Concentrated ascites retransfusion for cirrhotic ascites

  Indications for ascites retransfusion in the treatment of cirrhotic ascites.
  The indications are: intractable ascites in cirrhosis, such as hepatorenal syndrome; respiratory distress due to large amounts of ascites; failure to lose weight after two weeks of low-salt diet; inability to adhere to regular medical therapy; repeated hospitalization of patients, etc.
  Patients should be examined before performing ascites retransfusion.
  The following items should be routinely checked before performing ascites retransfusion for patients with cirrhosis; routine blood, urine, stool and occult blood; platelet count and bleeding and coagulation; liver function tests (including serum bilirubin, transaminases, albumin, etc.); blood potassium and urea nitrogen, cholesterol; prothrombin time and prothrombin percentage; liver and biliary ultrasound: electrocardiogram, etc.
  Contraindications to ascites retransfusion for the treatment of cirrhotic ascites.
  The contraindications are.
  (1) Heavy hepatitis, total blood bilirubin 171 μmol/L.
  (2) Those with significant bleeding tendency in the short term.
  (3) Hepatic encephalopathy II or higher.
  (4) Those with primary peritonitis with uncontrolled exudative ascites
  (5) those with severe cardiac and pulmonary insufficiency
  (6) hemorrhagic ascites, suspected tumor or tuberculosis
  (7) Those who have had recent upper gastrointestinal hemorrhage.
  The common adverse effects of ascites transfusion for cirrhotic ascites are:
  (1) fever.
  (2) Diffuse intravascular NE blood (DIC);
  (3) Anaphylaxis.
  (4) Upper gastrointestinal bleeding.
  (5) Hepatic encephalopathy.
  (6) Electrolyte disorders.
  Precautions for ascitic fluid reinfusion in the treatment of cirrhotic ascites.
  The precautions are:
  (1) The rate of transfusion should not be too fast.

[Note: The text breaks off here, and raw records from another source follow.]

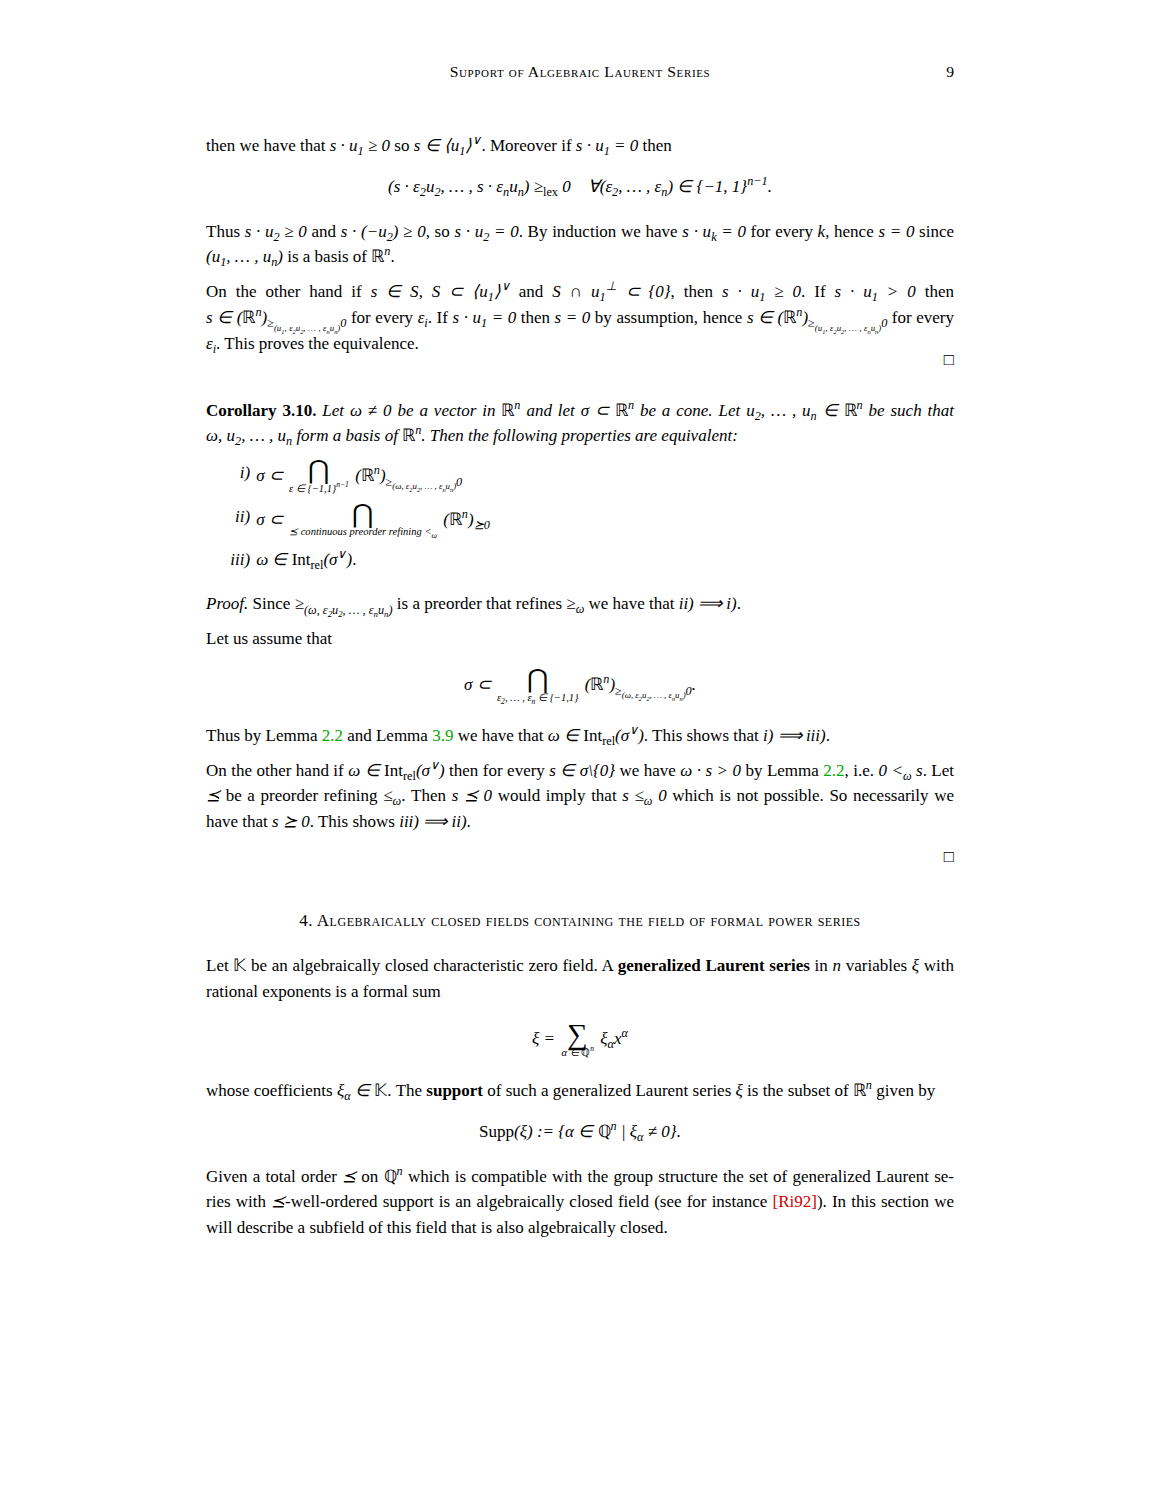Support of Algebraic Laurent Series 9
then we have that s · u1 ≥ 0 so s ∈ ⟨u1⟩∨. Moreover if s · u1 = 0 then
(s · ε2u2, … , s · εnun) ≥lex 0 ∀(ε2, … , εn) ∈ {−1, 1}n−1.
Thus s · u2 ≥ 0 and s · (−u2) ≥ 0, so s · u2 = 0. By induction we have s · uk = 0 for every k, hence s = 0 since (u1, … , un) is a basis of ℝn.
On the other hand if s ∈ S, S ⊂ ⟨u1⟩∨ and S ∩ u1⊥ ⊂ {0}, then s · u1 ≥ 0. If s · u1 > 0 then s ∈ (ℝn)≥(u1, ε2u2, … , εnun)0 for every εi. If s · u1 = 0 then s = 0 by assumption, hence s ∈ (ℝn)≥(u1, ε2u2, … , εnun)0 for every εi. This proves the equivalence.
□
Corollary 3.10. Let ω ≠ 0 be a vector in ℝn and let σ ⊂ ℝn be a cone. Let u2, … , un ∈ ℝn be such that ω, u2, … , un form a basis of ℝn. Then the following properties are equivalent:
i) σ ⊂ ⋂ ε ∈ {−1,1}n−1 (ℝn)≥(ω, ε2u2, … , εnun)0
ii) σ ⊂ ⋂ ⪯ continuous preorder refining <ω (ℝn)⪰0
iii) ω ∈ Intrel(σ∨).
Proof. Since ≥(ω, ε2u2, … , εnun) is a preorder that refines ≥ω we have that ii) ⟹ i).
Let us assume that
σ ⊂ ⋂ ε2, … , εn ∈ {−1,1} (ℝn)≥(ω, ε2u2, … , εnun)0.
Thus by Lemma 2.2 and Lemma 3.9 we have that ω ∈ Intrel(σ∨). This shows that i) ⟹ iii).
On the other hand if ω ∈ Intrel(σ∨) then for every s ∈ σ\{0} we have ω · s > 0 by Lemma 2.2, i.e. 0 <ω s. Let ⪯ be a preorder refining ≤ω. Then s ⪯ 0 would imply that s ≤ω 0 which is not possible. So necessarily we have that s ⪰ 0. This shows iii) ⟹ ii).
□
4. Algebraically closed fields containing the field of formal power series
Let 𝕂 be an algebraically closed characteristic zero field. A generalized Laurent series in n variables ξ with rational exponents is a formal sum
ξ = ∑ α ∈ ℚn ξαxα
whose coefficients ξα ∈ 𝕂. The support of such a generalized Laurent series ξ is the subset of ℝn given by
Supp(ξ) := {α ∈ ℚn | ξα ≠ 0}.
Given a total order ⪯ on ℚn which is compatible with the group structure the set of generalized Laurent series with ⪯-well-ordered support is an algebraically closed field (see for instance [Ri92]). In this section we will describe a subfield of this field that is also algebraically closed.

  (2) Closely observe the changes of respiration, pulse, blood pressure and cardiopulmonary function of the patient.
  (3) Strict implementation of aseptic technique and preoperative administration of dexamethasone and other drugs.
  (4) Postoperative observation of changes in the patient’s blood biochemical indexes should be paid attention to, and problems found should be dealt with in a timely manner.
  (5) Appropriate use of antibiotics to prevent secondary infection.
  (6) Oral lactulose to reduce the absorption of ammonia and other toxic substances to prevent the occurrence of hepatic encephalopathy.